Document segment>

When pupils in schools put up their hands and cry ‘Miss, Miss, Miss, me Miss’ as they do, they have a proliferation of thoug.t. "See Miss, I am speaking up," they might say to their teacher later.

However if we delve into what constitutes the pupils' 'I am' at this juncture we discover that it is made up of endless cycles of apperceptions, (past perceptions constituting our present perceptions)) conceptual proliferation and further entangling apperceptions till one inevitably arrives at the ontologically destabilisng idea that the 'I' and the 'am' of the pupil are spurious claims.

.’ But the teacher is not going to say this to the pupil, "Sorry, Melanie, you don't have an 'I' and an 'am' and who could blame her.
.

Perhaps that fear of a kind of ontolocial vertigo is why educators don’t broach this realiy. . However it cannot be denied that in the evolutionary process of language and the unconscious structuring of experience with its processual and interactive arising of things, there has been imparted the cogency of human experience, and here we come to the spurious part, with its deep sense of subjective coherence, which is this self, or this symbolic self.

Yet where the self actually is, one cannot individuate a subject at all. It would appear the metaphysical subject is not an object of experience at all, but a way of indicating the overall structure of experience. It would appear that the evolutionary linguistification of human mental processes has given rise to a symbolic self, which is dependent upon the reflexive possibilities of language rather than reflecting the existence of the substantive.

From this standpoint, cognition, or how we perceive, is thus neither purely subjective nor wholly objective. Like a transaction that takes place between individuals, cognitive awareness occurs at the interface, the concomitance of a sense-organ and its correlative stimulus.

Cognitive awareness does not reflects things, as they are, since what constitutes an ‘object’ is necessarily defined by the capacities of a particular sense organ; say the eye, and it is well to remember that the cognitive capacities of a sense organ are also correlatively defined by the kinds of stimuli that may impinge upon them.

As Capra (1998, 220) points out, "...as it keeps interacting with its environment, a living organism will undergo a sequence of structural changes... an organism's structure at any point in its development is a record of its previous structural changes and...each structural change influences the organism's future behaviour." The symbolic evolves, it is not static.

For stimuli are always impinging upon the sense organs, say the eye, giving rise to forms of cognitive awareness; and these processes continuously but subtly modulate the structures of these organs, which in turn influences their receptivity to subsequent stimuli. The two notions - that living entails continuous cognition and cognition entails continuous modification of living structures - introduces an important causal reciprocity between the structure of sense organs and the arising of cognitive awareness.

These reciprocal processes take place not only at the micro level of cognition, but also at the macro level of evolution. Both evolutionary biology and the view of dependent arising articulate models of circular causality to describe how things come into being over the long term.

Saved entries>
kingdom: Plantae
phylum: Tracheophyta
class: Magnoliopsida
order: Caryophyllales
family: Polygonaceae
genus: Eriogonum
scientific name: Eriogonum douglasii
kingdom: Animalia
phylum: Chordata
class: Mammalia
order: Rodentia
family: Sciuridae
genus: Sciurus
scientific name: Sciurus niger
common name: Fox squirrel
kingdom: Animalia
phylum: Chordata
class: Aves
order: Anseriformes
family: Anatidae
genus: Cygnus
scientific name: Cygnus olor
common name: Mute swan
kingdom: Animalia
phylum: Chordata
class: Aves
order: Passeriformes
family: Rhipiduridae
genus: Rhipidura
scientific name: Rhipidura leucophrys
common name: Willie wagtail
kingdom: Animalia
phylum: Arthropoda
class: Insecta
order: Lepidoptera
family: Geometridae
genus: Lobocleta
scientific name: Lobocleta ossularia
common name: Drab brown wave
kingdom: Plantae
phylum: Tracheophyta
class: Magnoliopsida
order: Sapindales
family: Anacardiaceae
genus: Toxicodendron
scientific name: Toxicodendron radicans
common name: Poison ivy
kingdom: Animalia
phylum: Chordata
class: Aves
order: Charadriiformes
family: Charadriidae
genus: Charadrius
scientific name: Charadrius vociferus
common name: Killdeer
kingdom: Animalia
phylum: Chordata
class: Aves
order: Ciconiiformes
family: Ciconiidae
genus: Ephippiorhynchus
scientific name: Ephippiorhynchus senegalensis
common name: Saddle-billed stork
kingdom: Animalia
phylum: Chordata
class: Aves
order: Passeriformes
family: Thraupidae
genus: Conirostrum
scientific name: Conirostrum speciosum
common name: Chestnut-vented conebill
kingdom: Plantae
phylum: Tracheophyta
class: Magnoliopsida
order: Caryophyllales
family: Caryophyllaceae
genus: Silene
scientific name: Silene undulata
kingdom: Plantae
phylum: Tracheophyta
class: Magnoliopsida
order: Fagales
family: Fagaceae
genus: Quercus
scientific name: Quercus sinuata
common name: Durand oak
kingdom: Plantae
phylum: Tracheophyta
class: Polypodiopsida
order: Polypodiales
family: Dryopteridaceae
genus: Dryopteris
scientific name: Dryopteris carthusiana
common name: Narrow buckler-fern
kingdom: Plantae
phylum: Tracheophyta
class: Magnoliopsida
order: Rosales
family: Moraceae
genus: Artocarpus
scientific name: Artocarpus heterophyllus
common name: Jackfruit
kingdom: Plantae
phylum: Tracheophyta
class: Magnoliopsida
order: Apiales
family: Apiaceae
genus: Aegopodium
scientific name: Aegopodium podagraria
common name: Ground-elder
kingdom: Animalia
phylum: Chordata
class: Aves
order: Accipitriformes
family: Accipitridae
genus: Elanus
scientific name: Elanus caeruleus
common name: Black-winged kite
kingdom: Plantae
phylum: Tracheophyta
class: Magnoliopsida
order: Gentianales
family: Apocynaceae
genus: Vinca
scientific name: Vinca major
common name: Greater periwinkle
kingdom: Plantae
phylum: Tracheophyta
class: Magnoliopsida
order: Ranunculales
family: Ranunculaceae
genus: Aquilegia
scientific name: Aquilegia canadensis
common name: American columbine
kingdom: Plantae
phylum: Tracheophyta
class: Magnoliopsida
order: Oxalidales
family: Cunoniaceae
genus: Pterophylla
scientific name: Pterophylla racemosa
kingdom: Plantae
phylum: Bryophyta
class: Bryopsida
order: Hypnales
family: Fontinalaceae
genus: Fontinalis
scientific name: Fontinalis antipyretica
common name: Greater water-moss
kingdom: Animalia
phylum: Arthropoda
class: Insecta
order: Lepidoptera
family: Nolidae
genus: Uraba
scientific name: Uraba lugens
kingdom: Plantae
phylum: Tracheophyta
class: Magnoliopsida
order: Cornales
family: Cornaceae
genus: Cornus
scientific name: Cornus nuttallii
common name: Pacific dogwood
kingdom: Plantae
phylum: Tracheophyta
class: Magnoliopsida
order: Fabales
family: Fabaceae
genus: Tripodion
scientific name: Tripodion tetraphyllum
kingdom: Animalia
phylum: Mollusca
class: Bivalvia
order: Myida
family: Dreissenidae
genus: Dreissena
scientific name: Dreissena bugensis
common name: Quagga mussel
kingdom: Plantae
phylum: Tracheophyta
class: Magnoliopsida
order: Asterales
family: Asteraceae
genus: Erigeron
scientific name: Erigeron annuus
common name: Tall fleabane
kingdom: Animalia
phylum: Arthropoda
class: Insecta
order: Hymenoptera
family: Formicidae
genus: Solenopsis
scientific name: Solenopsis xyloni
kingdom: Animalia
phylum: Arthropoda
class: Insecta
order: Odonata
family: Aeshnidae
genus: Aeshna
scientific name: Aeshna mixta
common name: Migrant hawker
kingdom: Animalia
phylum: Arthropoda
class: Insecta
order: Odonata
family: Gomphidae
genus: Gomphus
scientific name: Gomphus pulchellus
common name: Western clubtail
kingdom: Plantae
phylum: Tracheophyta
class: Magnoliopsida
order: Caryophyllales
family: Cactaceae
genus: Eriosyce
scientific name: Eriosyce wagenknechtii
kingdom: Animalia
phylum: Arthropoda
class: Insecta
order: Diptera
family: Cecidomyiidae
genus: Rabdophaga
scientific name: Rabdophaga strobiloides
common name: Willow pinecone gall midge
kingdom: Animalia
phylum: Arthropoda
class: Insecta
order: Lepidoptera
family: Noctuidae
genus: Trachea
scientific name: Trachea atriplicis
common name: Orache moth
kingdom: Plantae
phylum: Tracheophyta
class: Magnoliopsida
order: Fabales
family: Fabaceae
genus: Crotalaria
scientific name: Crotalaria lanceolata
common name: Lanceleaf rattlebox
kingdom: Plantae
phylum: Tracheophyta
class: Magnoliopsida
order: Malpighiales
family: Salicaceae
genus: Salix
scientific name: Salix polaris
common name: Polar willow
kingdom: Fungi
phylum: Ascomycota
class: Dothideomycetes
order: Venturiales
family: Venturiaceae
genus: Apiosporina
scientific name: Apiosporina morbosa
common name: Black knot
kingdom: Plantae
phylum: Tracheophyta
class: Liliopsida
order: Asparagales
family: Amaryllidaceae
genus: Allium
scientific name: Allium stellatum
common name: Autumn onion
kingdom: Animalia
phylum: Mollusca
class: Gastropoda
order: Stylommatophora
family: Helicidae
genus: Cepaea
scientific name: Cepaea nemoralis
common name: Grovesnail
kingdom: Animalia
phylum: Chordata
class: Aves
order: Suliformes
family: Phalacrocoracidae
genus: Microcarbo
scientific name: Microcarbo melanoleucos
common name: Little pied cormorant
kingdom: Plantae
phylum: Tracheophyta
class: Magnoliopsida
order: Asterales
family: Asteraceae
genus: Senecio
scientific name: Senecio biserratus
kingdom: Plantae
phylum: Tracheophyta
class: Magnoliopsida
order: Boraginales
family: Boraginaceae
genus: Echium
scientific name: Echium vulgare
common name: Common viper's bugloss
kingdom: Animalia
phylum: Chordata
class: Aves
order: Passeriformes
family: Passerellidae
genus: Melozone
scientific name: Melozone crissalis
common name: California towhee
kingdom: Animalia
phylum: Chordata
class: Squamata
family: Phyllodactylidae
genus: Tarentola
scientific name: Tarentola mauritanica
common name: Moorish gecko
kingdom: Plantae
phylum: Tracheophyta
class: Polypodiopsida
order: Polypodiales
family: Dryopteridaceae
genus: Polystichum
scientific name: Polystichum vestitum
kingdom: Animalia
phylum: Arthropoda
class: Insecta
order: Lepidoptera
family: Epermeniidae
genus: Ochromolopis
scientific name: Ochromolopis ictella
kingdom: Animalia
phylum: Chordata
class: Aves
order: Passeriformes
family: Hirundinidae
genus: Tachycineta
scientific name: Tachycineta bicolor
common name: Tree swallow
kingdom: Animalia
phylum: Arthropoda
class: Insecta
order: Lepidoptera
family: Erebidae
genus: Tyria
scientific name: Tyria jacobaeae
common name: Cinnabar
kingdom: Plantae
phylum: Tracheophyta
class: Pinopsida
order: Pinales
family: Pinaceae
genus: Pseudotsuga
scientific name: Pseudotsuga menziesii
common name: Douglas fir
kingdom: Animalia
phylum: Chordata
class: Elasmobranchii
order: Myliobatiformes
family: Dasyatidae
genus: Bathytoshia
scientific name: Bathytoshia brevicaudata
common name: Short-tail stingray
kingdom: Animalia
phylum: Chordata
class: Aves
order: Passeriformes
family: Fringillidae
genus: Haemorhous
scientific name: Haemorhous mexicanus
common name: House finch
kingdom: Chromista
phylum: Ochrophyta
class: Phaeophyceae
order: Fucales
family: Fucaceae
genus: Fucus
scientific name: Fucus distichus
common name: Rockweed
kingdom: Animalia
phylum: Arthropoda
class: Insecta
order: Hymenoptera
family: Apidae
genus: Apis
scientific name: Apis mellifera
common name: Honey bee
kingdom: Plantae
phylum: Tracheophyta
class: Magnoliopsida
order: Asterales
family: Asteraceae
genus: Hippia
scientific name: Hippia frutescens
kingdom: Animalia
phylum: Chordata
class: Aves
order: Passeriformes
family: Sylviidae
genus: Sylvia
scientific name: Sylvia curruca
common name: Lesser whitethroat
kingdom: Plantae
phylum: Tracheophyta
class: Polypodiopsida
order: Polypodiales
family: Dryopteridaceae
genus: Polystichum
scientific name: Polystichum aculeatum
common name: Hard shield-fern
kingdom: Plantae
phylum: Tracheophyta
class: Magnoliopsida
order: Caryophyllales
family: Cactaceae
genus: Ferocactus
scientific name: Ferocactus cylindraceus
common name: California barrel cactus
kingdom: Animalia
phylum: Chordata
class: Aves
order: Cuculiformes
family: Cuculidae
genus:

Your assignment> Please reproduce the essay on the self and perception between "For stimuli are" and "the long term.", inclusive, replacing "circular causality" with "two-way causality". The rows are separate from the essay on the self and perception.

Written response>
For stimuli are always impinging upon the sense organs, say the eye, giving rise to forms of cognitive awareness; and these processes continuously but subtly modulate the structures of these organs, which in turn influences their receptivity to subsequent stimuli. The two notions - that living entails continuous cognition and cognition entails continuous modification of living structures - introduces an important causal reciprocity between the structure of sense organs and the arising of cognitive awareness.

These reciprocal processes take place not only at the micro level of cognition, but also at the macro level of evolution. Both evolutionary biology and the view of dependent arising articulate models of two-way causality to describe how things come into being over the long term.